THE TASK: Return every line of the entries that includes the word "Table".
-- ENTRIES SUPPLIED follows --
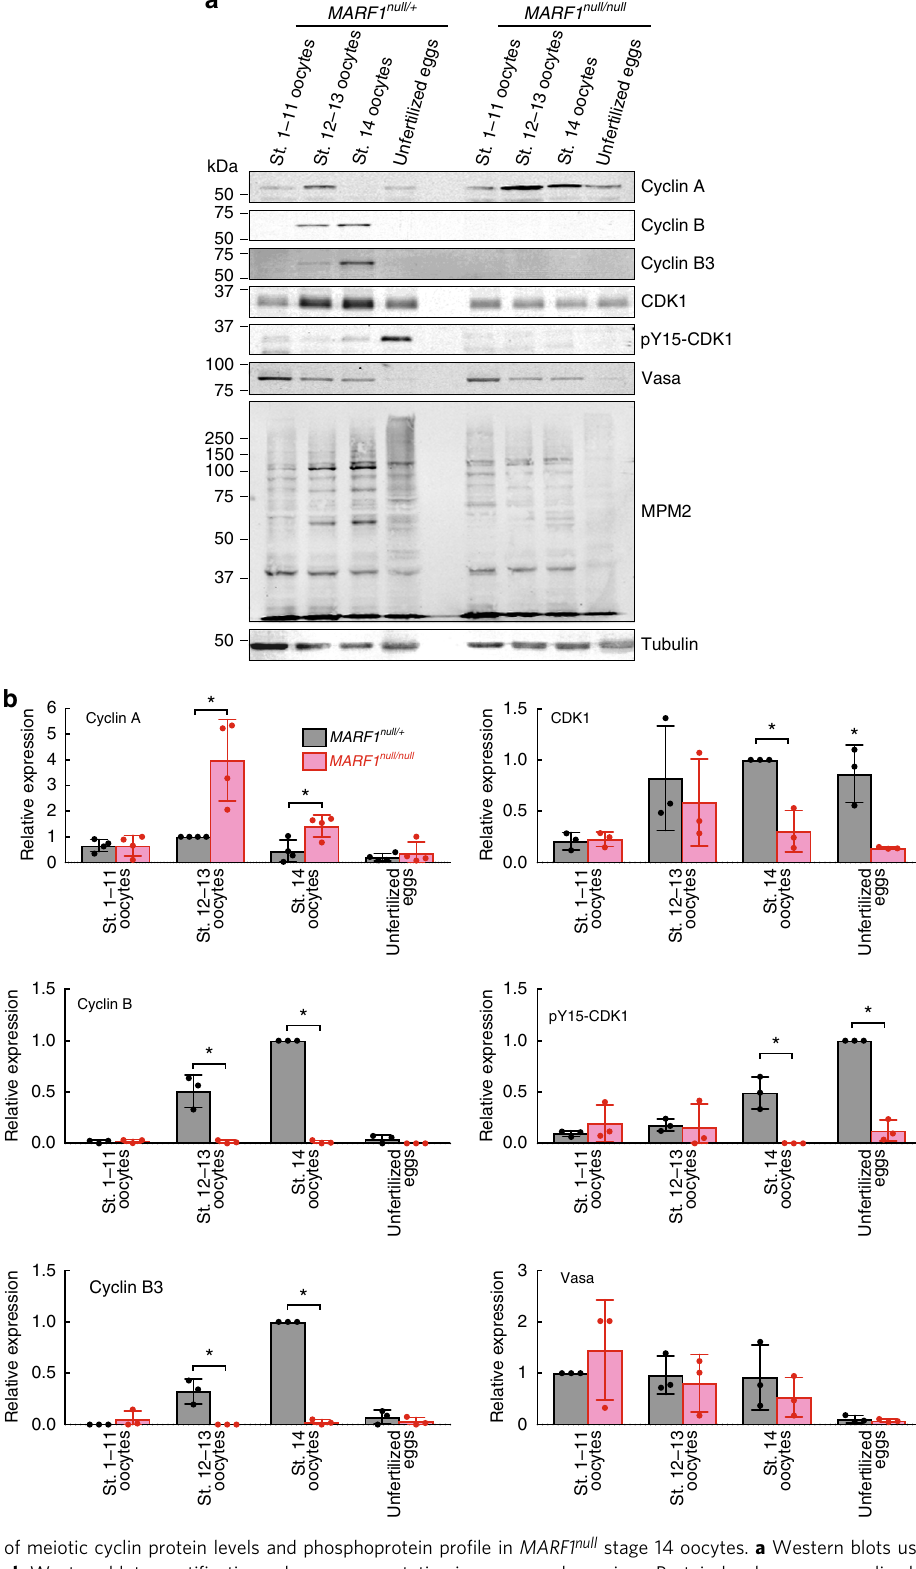
Fig. 5 Dysregulation of meiotic cyclin protein levels and phosphoprotein pro fi le in MARF1 null stage 14 oocytes. a Western blots using dissected oocytes and unfertilized eggs. b Western blot quanti fi cation, whose representative images are shown in a . Protein levels were normalized to that in control ( MARF1 null/ + ) oocyte stage showing the highest expression (Stages 1 – 11 for Vasa. Stages 12 – 13 for Cyclin A. Stage 14 for Cyclin B, Cyclin B3, and CDK1. Unfertilized eggs for pY15-CDK1). Mean ± SD ( n = 4 for CycA and n = 3 for all the others). P -value < 0.05 (Student ’ s t -test) are indicated by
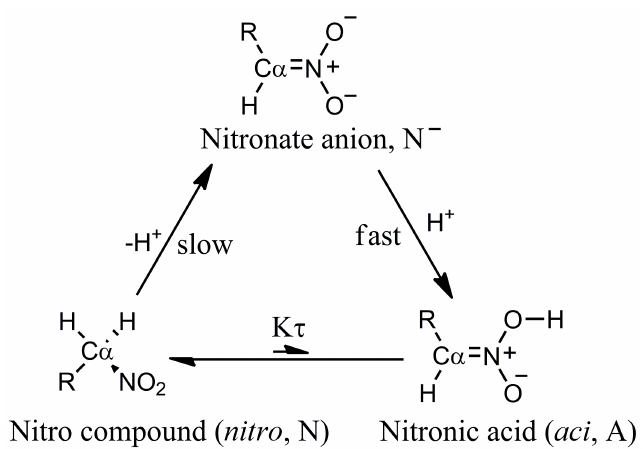
Figure 1. Schematic picture of species involved in the acid-base equilibria of nitro compounds.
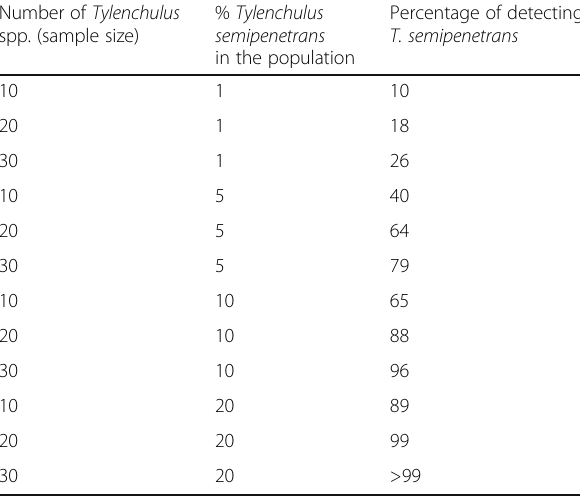
Table 3 Effect of sample size on the detection of Tylenchulus semipenetrans in a mixture with both T . palustris and T . graminis (Abd-Elgawad and McSorley 2009)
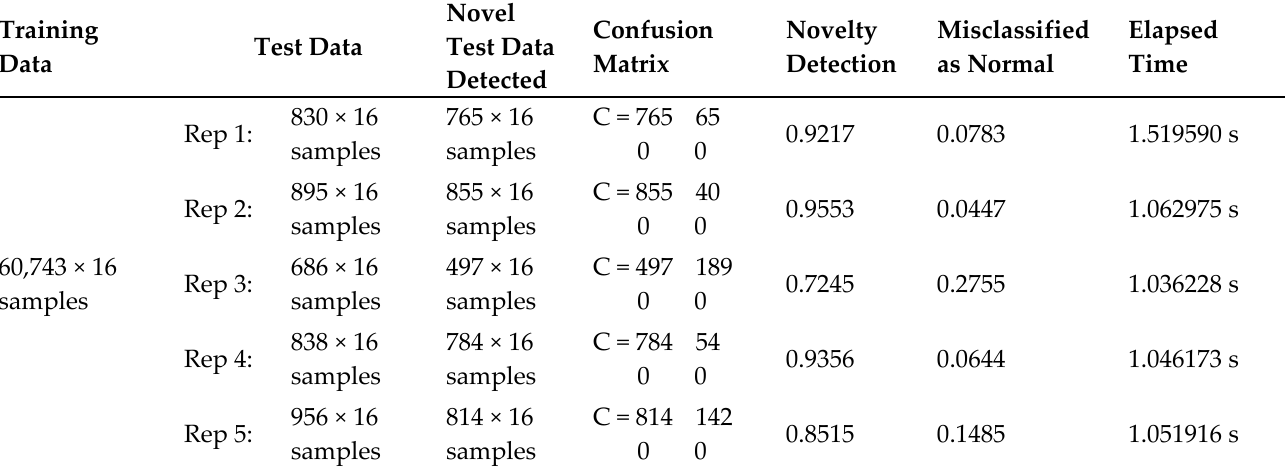
Table 3. iForest algorithm.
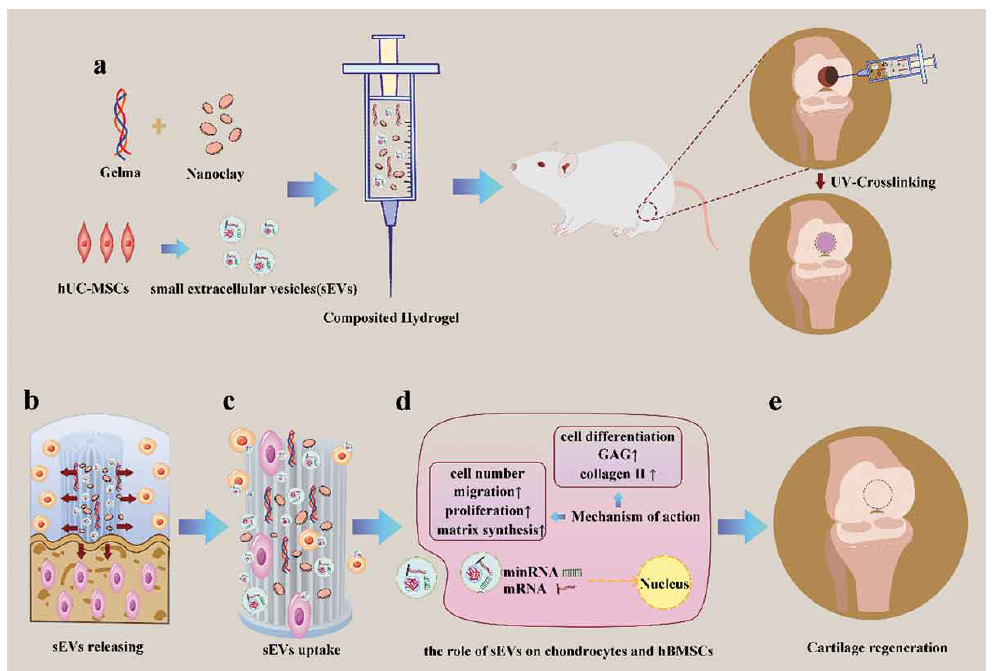
Figure 2. Schematic illustration of therapeutic sEVs released from a GelMA/nanoclay hydrogel for cartilage regeneration. ( a ) Preparation of a GelMA/nanoclay/sEV hydrogel and cartilage defect implantation. ( b ) Sustained release of sEVs with the degradation of the hydrogel. ( c ) Internalization of therapeutic sEVs by chondrocytes and hBMSCs. ( d ) The effect of the EVs on chondrocytes and hBMSCs. ( e ) Regeneration of a cartilage defect by the composite hydrogel. Copyright 2020, with permission from John Wiley and Sons [31] .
-- ENTRIES SUPPLIED concluded --
PROBLEM SOLUTION:
Table 3 Effect of sample size on the detection of Tylenchulus semipenetrans in a mixture with both T . palustris and T . graminis (Abd-Elgawad and McSorley 2009)
Table 3. iForest algorithm.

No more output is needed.